__ASSIGNMENT__: Turn every line of text in the items below into a numbered list, skipping blank lines. Leave the pictures out of your answer.

__TASK MATERIAL__:
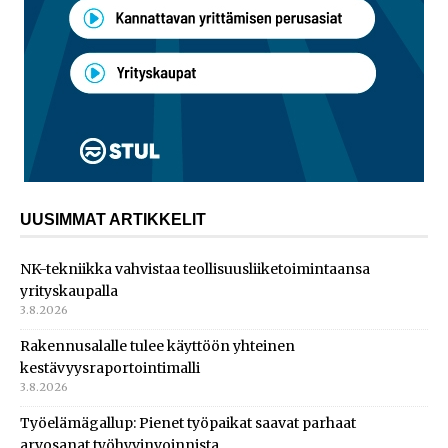
UUSIMMAT ARTIKKELIT
NK-tekniikka vahvistaa teollisuusliiketoimintaansa
yrityskaupalla
3.8.2026
Rakennusalalle tulee käyttöön yhteinen
kestävyysraportointimalli
3.8.2026
Työelämägallup: Pienet työpaikat saavat parhaat
arvosanat työhyvinvoinnista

__RESULT OF THE TASK__:
1. UUSIMMAT ARTIKKELIT
2. NK-tekniikka vahvistaa teollisuusliiketoimintaansa
3. yrityskaupalla
4. 3.8.2026
5. Rakennusalalle tulee käyttöön yhteinen
6. kestävyysraportointimalli
7. 3.8.2026
8. Työelämägallup: Pienet työpaikat saavat parhaat
9. arvosanat työhyvinvoinnista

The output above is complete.